Not every segment of the market saw such a bleak outlook, though. In fact, research from Hampleton Partners suggests that HRTech – technology helping firms manage the hiring and retention of staff – saw deal transaction value hit almost $11 billion in 2022; an increase of 282% since the pandemic in 2020.

Total number of HRTech M&A transactions by quarter, 2017-2022

The continued ‘Great Resignation’ saw employers still struggle to attract talent, with many potential employees having re-evaluated their worth during a pandemic where their skills were routinely described as “essential” – even though their salary did not reflect such claims. This saw large numbers of mid-market firms in particular fail to fill roles for extended periods – while a much-discussed shortage of digital skills compounded the issue. So, more and more, employers sought technological support to help them not only attract new talent, but make the most of the staff they already have – managing training regimes, implementing diversity and inclusion drives, and finding ways to adapt to hybrid and remote working.
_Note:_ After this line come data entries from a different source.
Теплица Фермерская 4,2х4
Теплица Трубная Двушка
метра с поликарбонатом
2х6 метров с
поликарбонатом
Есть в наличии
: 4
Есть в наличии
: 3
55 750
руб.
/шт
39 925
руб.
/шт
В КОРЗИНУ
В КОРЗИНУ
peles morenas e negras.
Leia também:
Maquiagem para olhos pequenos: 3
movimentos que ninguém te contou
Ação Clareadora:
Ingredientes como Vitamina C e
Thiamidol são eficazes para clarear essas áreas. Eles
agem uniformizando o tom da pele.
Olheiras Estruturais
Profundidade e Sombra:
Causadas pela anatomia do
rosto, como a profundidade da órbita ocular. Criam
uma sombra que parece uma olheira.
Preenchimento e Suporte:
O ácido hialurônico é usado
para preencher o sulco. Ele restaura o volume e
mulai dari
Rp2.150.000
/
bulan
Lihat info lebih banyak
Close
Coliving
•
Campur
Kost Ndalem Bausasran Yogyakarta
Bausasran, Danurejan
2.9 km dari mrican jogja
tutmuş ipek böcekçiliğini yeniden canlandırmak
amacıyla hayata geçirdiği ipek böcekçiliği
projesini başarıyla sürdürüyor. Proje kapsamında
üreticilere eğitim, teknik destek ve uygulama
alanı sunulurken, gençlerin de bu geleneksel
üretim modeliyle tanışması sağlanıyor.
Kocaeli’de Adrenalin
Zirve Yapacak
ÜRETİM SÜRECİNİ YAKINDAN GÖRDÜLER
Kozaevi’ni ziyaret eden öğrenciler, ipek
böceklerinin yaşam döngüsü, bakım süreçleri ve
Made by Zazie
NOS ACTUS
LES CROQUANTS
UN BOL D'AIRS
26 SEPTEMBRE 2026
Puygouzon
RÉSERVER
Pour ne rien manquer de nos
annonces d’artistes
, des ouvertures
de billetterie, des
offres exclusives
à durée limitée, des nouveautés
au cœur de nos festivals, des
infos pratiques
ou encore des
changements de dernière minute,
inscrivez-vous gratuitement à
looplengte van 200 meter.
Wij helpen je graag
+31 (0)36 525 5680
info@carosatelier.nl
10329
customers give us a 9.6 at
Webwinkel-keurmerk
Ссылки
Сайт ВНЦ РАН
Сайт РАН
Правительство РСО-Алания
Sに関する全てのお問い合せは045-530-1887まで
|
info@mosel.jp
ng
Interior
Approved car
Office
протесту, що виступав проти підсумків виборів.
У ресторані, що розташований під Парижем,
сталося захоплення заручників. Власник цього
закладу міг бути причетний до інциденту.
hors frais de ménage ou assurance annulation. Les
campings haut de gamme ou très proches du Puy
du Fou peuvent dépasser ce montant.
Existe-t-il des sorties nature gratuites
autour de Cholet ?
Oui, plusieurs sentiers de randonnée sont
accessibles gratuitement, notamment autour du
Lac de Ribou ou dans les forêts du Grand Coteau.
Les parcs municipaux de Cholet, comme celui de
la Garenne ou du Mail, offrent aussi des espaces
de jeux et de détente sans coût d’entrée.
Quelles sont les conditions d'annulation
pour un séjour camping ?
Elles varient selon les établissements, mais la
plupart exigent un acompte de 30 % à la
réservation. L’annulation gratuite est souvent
“Combined with AI- and technology-based advances, these motivations are driving the HRTech market,” Axel Brill, Director at Hampleton Partners, said. “As a result, what used to be a slow-moving corporate technology space a decade ago is now a multi-billion dollar market of HR cloud solutions that address the needs for the future of work. HR leaders worldwide have recognised the importance of rethinking their people strategy and placing employee wellbeing on top of the agenda. High growth companies, innovative solutions and breakthrough technologies are dominating the space and both financial and strategic investors are determined to be part of this development.”
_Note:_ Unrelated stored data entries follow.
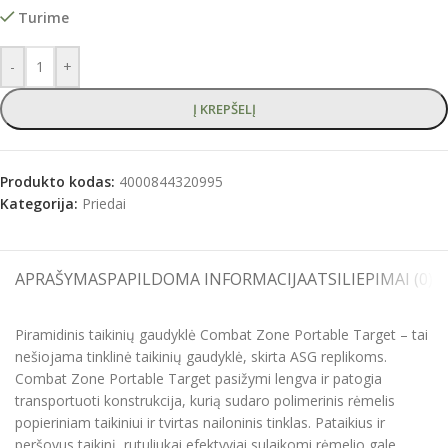
Turime
-
+
Į KREPŠELĮ
Produkto kodas:
4000844320995
Kategorija:
Priedai
APRAŠYMAS
PAPILDOMA INFORMACIJA
ATSILIEPIMAI (0)
S
Piramidinis taikinių gaudyklė Combat Zone Portable Target – tai
nešiojama tinklinė taikinių gaudyklė, skirta ASG replikoms.
Combat Zone Portable Target pasižymi lengva ir patogia
transportuoti konstrukcija, kurią sudaro polimerinis rėmelis
popieriniam taikiniui ir tvirtas nailoninis tinklas. Pataikius ir
peršovus taikinį, rutuliukai efektyviai sulaikomi rėmelio gale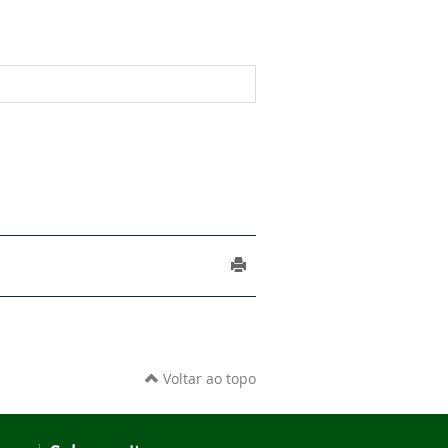
Voltar ao topo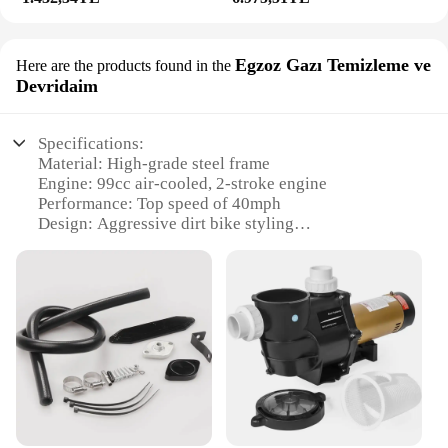
Egzoz Gazı Temizleme ve
Here are the products found in the
Devridaim
Specifications:
Material: High-grade steel frame
Engine: 99cc air-cooled, 2-stroke engine
Performance: Top speed of 40mph
Design: Aggressive dirt bike styling
Weight: Lightweight at 100lbs for easy handling
Safety: Includes a dual front hydraulic disc brake
system
Features:
**Unleash the Adventure**
The XtremepowerUS 99cc Dirt Bike is the ultimate
companion for those seeking an adrenaline-
pumping ride through rugged terrains. Designed for
off-road enthusiasts, this dirt bike boasts a robust
steel frame that ensures durability and stability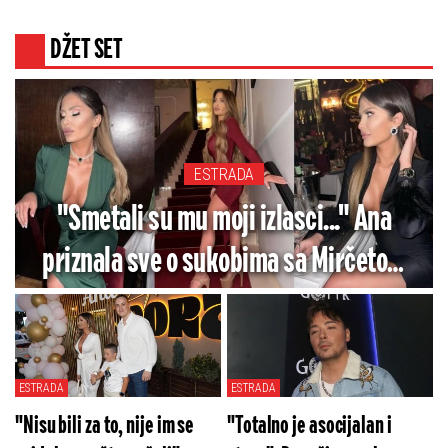
dom
DŽET SET
ESTRADA
"Smetali su mu moji izlasci..." Ana
priznala sve o sukobima sa Mirčetom
zbog noćnog života - Ovo je razlog
razvoda?
ESTRADA
ESTRADA
"Nisu bili za to, nije im se
"Totalno je asocijalan i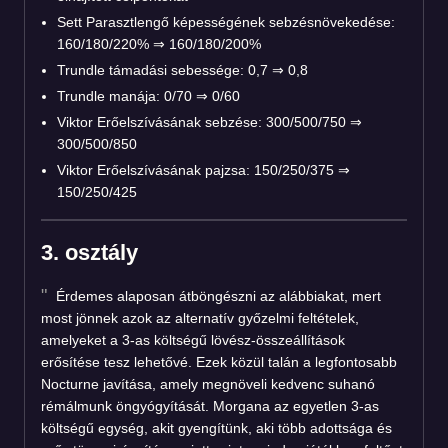
Sett Parasztlengő képességének sebzésnövekedése:
160/180/220%
⇒
160/180/200%
Trundle támadási sebessége: 0,7 ⇒ 0,8
Trundle manája: 0/70 ⇒ 0/60
Viktor Erőelszívásának sebzése: 300/500/750 ⇒
300/500/850
Viktor Erőelszívásának pajzsa: 150/250/375 ⇒
150/250/425
3. osztály
Érdemes alaposan átböngészni az alábbiakat, mert
most jönnek azok az alternatív győzelmi feltételek,
amelyeket a 3-as költségű lövész-összeállítások
erősítése tesz lehetővé. Ezek közül talán a legfontosabb
Nocturne javítása, amely megnöveli kedvenc suhanó
rémálmunk öngyógyítását. Morgana az egyetlen 3-as
költségű egység, akit gyengítünk, aki több adottsága és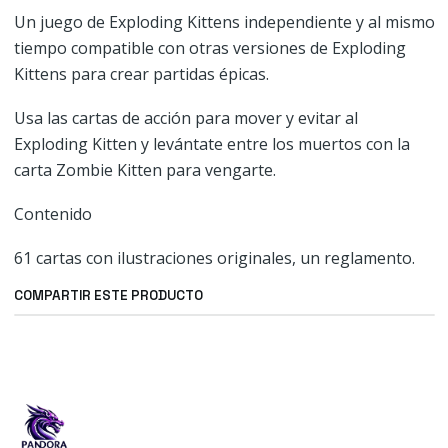
Un juego de Exploding Kittens independiente y al mismo
tiempo compatible con otras versiones de Exploding
Kittens para crear partidas épicas.
Usa las cartas de acción para mover y evitar al
Exploding Kitten y levántate entre los muertos con la
carta Zombie Kitten para vengarte.
Contenido
61 cartas con ilustraciones originales, un reglamento.
COMPARTIR ESTE PRODUCTO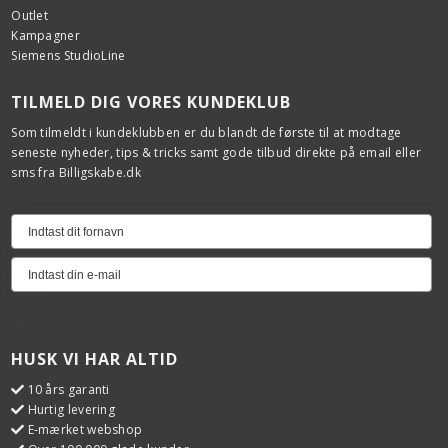
Outlet
Kampagner
Siemens StudioLine
TILMELD DIG VORES KUNDEKLUB
Som tilmeldt i kundeklubben er du blandt de første til at modtage
seneste nyheder, tips & tricks samt gode tilbud direkte på email eller
sms fra Billigskabe.dk
HUSK VI HAR ALTID
10 års garanti
Hurtig levering
E-mærket webshop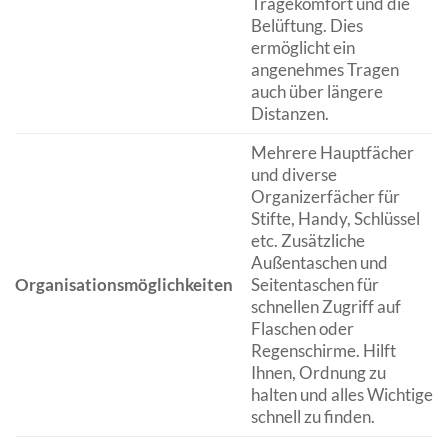
Tragekomfort und die
Belüftung. Dies
ermöglicht ein
angenehmes Tragen
auch über längere
Distanzen.
Mehrere Hauptfächer
und diverse
Organizerfächer für
Stifte, Handy, Schlüssel
etc. Zusätzliche
Außentaschen und
Organisationsmöglichkeiten
Seitentaschen für
schnellen Zugriff auf
Flaschen oder
Regenschirme. Hilft
Ihnen, Ordnung zu
halten und alles Wichtige
schnell zu finden.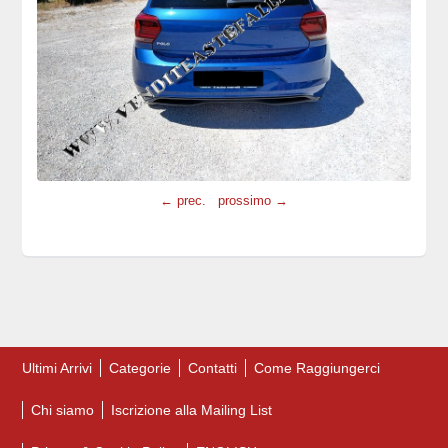
← prec.
prossimo →
Ultimi Arrivi
Categorie
Contatti
Come Raggiungerci
Chi siamo
Iscrizione alla Mailing List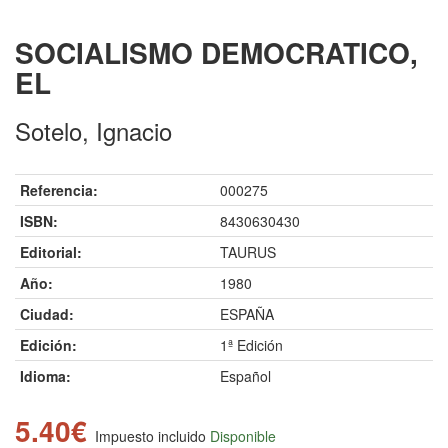
SOCIALISMO DEMOCRATICO,
EL
Sotelo, Ignacio
Referencia:
000275
ISBN:
8430630430
Editorial:
TAURUS
Año:
1980
Ciudad:
ESPAÑA
Edición:
1ª Edición
Idioma:
Español
5.40€
Impuesto incluido
Disponible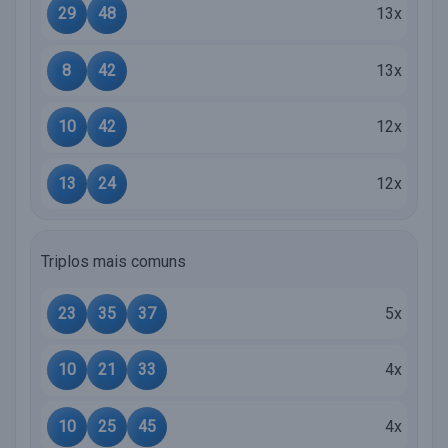
29
48
13x
8
42
13x
10
42
12x
13
24
12x
Triplos mais comuns
23
35
37
5x
10
21
33
4x
10
25
45
4x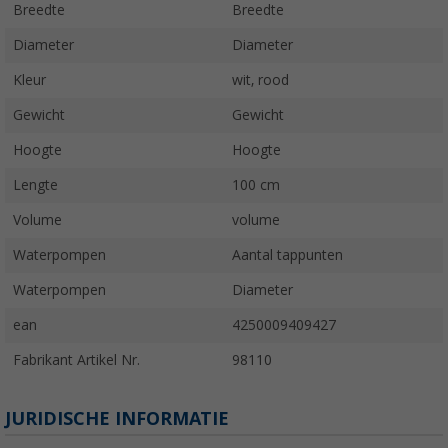
Breedte
Breedte
Diameter
Diameter
Kleur
wit, rood
Gewicht
Gewicht
Hoogte
Hoogte
Lengte
100 cm
Volume
volume
Waterpompen
Aantal tappunten
Waterpompen
Diameter
ean
4250009409427
Fabrikant Artikel Nr.
98110
JURIDISCHE INFORMATIE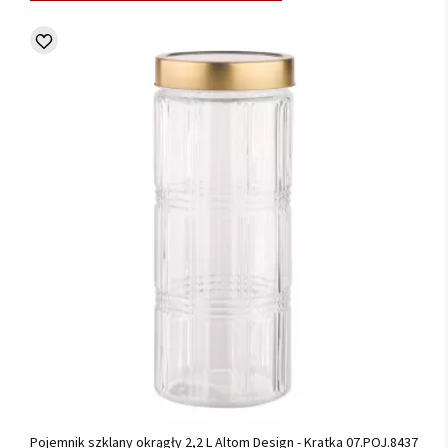
Pojemnik szklany okrągły 2,2 L Altom Design - Kratka 07.POJ.8437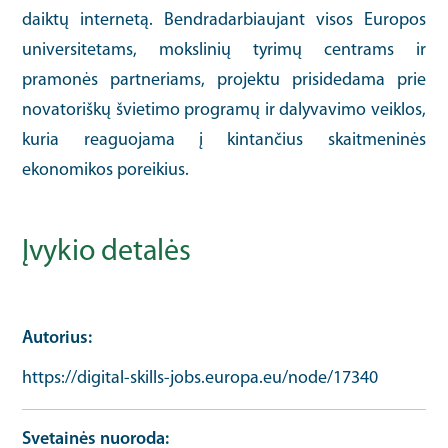
daiktų internetą. Bendradarbiaujant visos Europos
universitetams, mokslinių tyrimų centrams ir
pramonės partneriams, projektu prisidedama prie
novatoriškų švietimo programų ir dalyvavimo veiklos,
kuria reaguojama į kintančius skaitmeninės
ekonomikos poreikius.
Įvykio detalės
Autorius
https://digital-skills-jobs.europa.eu/node/17340
Svetainės nuoroda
M&A volume for the global market declined steadily after the second quarter of 2022. While the HRTech segment also saw volume fall in the second half, however, it did see the number of deals begin to rise again in the final quarter of the year.
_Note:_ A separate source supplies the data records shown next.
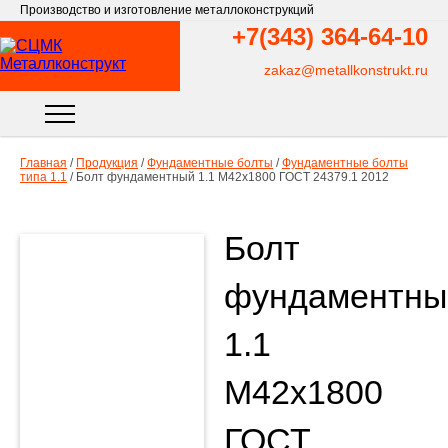
Производство и изготовление металлоконструкций
+7(343)
364-64-10
zakaz@metallkonstrukt.ru
Главная
/
Продукция
/
Фундаментные болты
/
Фундаментные болты
типа 1.1
/
Болт фундаментный 1.1 М42х1800 ГОСТ 24379.1 2012
Болт
фундаментны
1.1
М42х1800
ГОСТ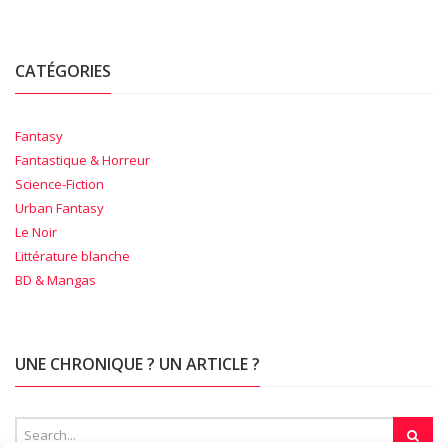
CATÉGORIES
Fantasy
Fantastique & Horreur
Science-Fiction
Urban Fantasy
Le Noir
Littérature blanche
BD & Mangas
UNE CHRONIQUE ? UN ARTICLE ?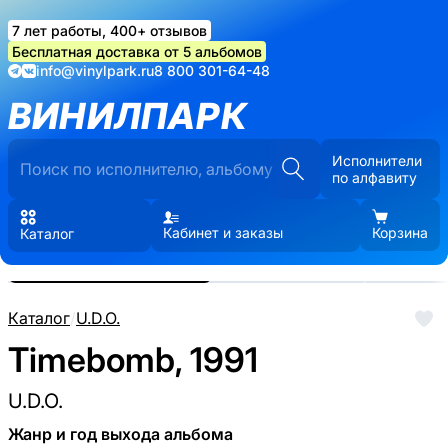
7 лет работы, 400+ отзывов
Бесплатная доставка от 5 альбомов
info@vinylpark.ru
8 800 301-64-48
ВИНИЛПАРК
Исполнители
по алфавиту
Кабинет и заказы
Корзина
Каталог
Реальные фото пластинки.
Нажмите, чтобы увеличить
Каталог
/
U.D.O.
Timebomb, 1991
U.D.O.
Жанр и год выхода альбома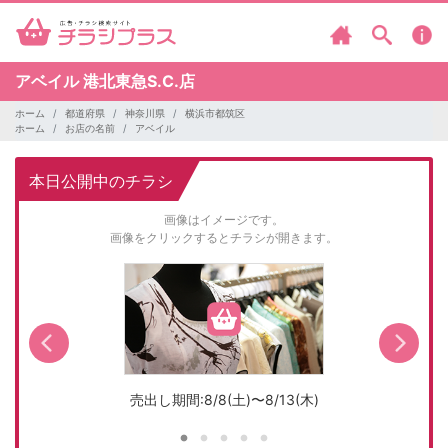
アベイル
港北東急S.C.店
ホーム
都道府県
神奈川県
横浜市都筑区
ホーム
お店の名前
アベイル
本日公開中のチラシ
画像はイメージです。
画像をクリックするとチラシが開きます。
売出し期間:8/8(土)〜8/13(木)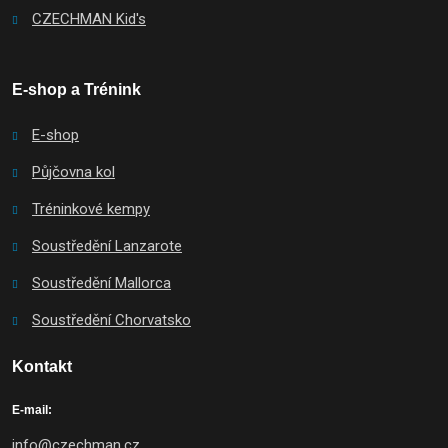
CZECHMAN Kid's
E-shop a Trénink
E-shop
Půjčovna kol
Tréninkové kempy
Soustředění Lanzarote
Soustředění Mallorca
Soustředění Chorvatsko
Kontakt
E-mail:
info@czechman.cz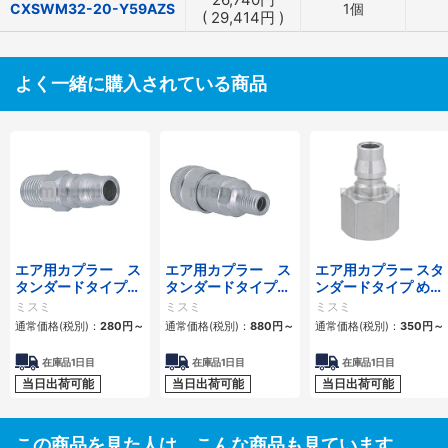
CXSWM32-20-Y59AZS
1個
(
29,414
円
)
よく一緒に購入されている商品
エア用カプラー ス
エア用カプラー ス
エア用カプラー スタ
タンダードタイプ
タンダードタイプ
ンダードタイプ めね
おねじプラグ
おねじソケット
じプラグ
ミスミ
ミスミ
ミスミ
通常価格(税別)：
280
円
～
通常価格(税別)：
880
円
～
通常価格(税別)：
350
円
～
在庫品1日目
在庫品1日目
在庫品1日目
当日出荷可能
当日出荷可能
当日出荷可能
この商品を見た人は、こんな商品も見ています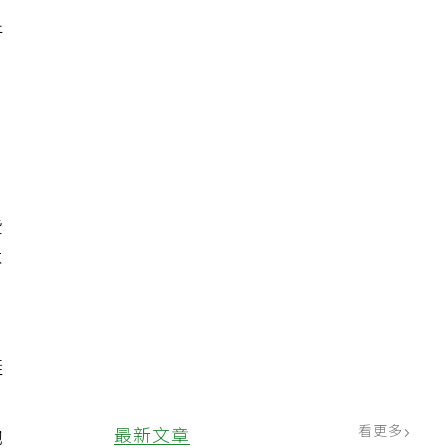
新
些
不
鮭
」
看更多
最新文章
Total number of HRTech M&A transactions by acquirer type, and PE share by half-year, 2017-2022

This was a trend driven by interest from private equity firms – which is now at its highest rate since the pre-pandemic era. Investors seem to be well aware that demand for HRTech will be a running theme in the coming months, meaning the opportunities for quick returns on deals is higher.

At the same time, many of the most regular buyers in the segment are relatively firms. For example, Y Combinator – which completed moves for compliance and payroll solution firm Deal; Vietnamese payroll platform Gimo; and employee financial wellness FinTech NowPay – was one of the most regular investors. Demand like this suggests that as such accelerators build momentum, HRTech M&A activity will continue to grow in the coming months.

Brill added, “The fact that start-up accelerator, Y Combinator, is one of the three most active acquirers in this space shows that many HRTech companies are still in their early stages.  We expect the following years to see a further boom in the sector, as more and more HR leaders start reshaping their people strategies by integrating new technologies and platforms to drive retention, engagement and productivity.”